COMEDIAN (2002)
I’ve always thought that people who are professionals at their art have four things in common:
- they make it seem easy
- they make me want to do what they do
- they make me think i can do what they do
- they treat it like a job, not “Art”
Watching COMEDIAN tonight re-affirmed those ideas. I’ve been hanging out to see this documentary since it came out in 2002 and it didn’t disappoint.
The documentary follows Jerry Seinfeld around as he tries to create a new stand-up set from scratch, several years after the demise of his television show. Despite his fame, success and wealth, he demonstrates that comedy, as one of his co-comedians says, is “justice”. Watch Jerry stumble! Watch Jerry fall! Watch Jerry pick himself back up and keep going!
The other comedian featured in the show is Orny Adams, a 30-year old comic on his way up. He comes across as completely arrogant, paranoid and self-loathing, so I understood him totally. He obviously felt worried enough about how he comes across in the film that he has a lengthy quote from Seinfeld on the front page of his website, basically saying that the way Orny comes across is honest and the way every comedian, including Seinfeld, feels.
COMEDIAN also has cameos from comedy greats Chris Rock, Bill Cosby, Robert Klein, Ray Romano, Garry Shandling and Jay Leno, as they chat with Jerry over dinner and backstage.
The weirdest thing about watching this film for me was the similarity between it and the original pilot of CURB YOUR ENTHUSIASM, Larry David’s pseudo-documentary from 1999 which turned into his very successful television series. CYE pretended to follow Larry as he prepared for a return to stand-up.
A couple of the highlights of COMEDIAN for me:
- Jay Leno telling Jerry that he hasn’t spent a dime of the money he’s made from The Tonight Show - he only lives on his stand-up money. It sounds like there are two reasons - it forces him to keep working the stand-up circuit during his downtime from TTS and he half expects to end up fired from TTS and working as a security guard somewhere.

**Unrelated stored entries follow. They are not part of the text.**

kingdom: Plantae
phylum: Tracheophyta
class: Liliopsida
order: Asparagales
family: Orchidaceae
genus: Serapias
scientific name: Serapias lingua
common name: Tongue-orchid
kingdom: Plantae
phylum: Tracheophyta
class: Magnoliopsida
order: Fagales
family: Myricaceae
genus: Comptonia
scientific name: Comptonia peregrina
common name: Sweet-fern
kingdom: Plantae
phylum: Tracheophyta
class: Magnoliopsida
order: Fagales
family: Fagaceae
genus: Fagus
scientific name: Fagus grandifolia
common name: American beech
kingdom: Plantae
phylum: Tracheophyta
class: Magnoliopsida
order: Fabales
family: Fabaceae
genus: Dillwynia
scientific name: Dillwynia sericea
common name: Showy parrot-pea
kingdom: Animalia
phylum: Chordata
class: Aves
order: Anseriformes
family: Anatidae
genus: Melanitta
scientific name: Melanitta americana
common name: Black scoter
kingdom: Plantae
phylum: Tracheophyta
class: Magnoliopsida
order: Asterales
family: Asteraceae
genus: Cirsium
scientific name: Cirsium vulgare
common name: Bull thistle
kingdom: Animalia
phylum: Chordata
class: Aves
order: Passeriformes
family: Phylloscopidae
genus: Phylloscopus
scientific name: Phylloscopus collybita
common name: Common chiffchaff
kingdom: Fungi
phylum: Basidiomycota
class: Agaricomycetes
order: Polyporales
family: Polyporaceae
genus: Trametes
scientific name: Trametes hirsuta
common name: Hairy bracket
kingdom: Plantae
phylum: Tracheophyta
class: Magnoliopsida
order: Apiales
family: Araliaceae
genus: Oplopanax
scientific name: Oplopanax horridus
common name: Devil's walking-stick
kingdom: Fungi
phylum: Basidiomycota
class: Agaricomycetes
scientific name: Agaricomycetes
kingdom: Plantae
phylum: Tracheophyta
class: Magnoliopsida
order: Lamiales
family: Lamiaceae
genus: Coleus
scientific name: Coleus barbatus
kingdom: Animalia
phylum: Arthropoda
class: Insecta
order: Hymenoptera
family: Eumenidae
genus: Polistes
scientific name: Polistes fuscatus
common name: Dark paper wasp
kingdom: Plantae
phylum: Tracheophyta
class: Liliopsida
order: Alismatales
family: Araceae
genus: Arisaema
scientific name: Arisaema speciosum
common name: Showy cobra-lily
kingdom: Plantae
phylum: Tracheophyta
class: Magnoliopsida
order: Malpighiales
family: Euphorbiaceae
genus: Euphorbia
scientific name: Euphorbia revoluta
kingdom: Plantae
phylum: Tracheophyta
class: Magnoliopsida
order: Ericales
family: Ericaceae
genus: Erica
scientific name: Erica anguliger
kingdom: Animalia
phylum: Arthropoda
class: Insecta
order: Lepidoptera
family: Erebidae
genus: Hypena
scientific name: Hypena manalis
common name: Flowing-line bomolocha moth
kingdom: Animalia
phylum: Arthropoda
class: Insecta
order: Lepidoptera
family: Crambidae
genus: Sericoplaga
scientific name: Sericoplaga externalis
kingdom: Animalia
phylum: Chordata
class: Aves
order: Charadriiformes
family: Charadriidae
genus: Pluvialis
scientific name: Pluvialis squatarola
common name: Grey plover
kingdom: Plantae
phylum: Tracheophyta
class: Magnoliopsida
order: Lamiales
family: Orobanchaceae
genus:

- Chris Rock talking about he caught Cosby’s current stand-up show which went for TWO HOURS AND TWENTY MINUTES and was entirely fresh materials except for one joke. Seinfeld gets to meet Cosby later on in the show, backstage at Cosby’s tour, and you can tell it’s a special moment for him.
- Jerry telling an anecdote about how, many years before, back when he was writing one joke a week, he noticed some construction workers heading back to work after lunch. He could tell they didn’t really want to go back to work, but they did anyway. He realized that he needed to treat his profession in the same way. It’s work. It’s a job. You don’t just sit and wait for inspiration to hit. You work at it.
Anyway… watch this film. It’s a great insight into Jerry Seinfeld, into the psychology of comedians and into the business of making people laugh.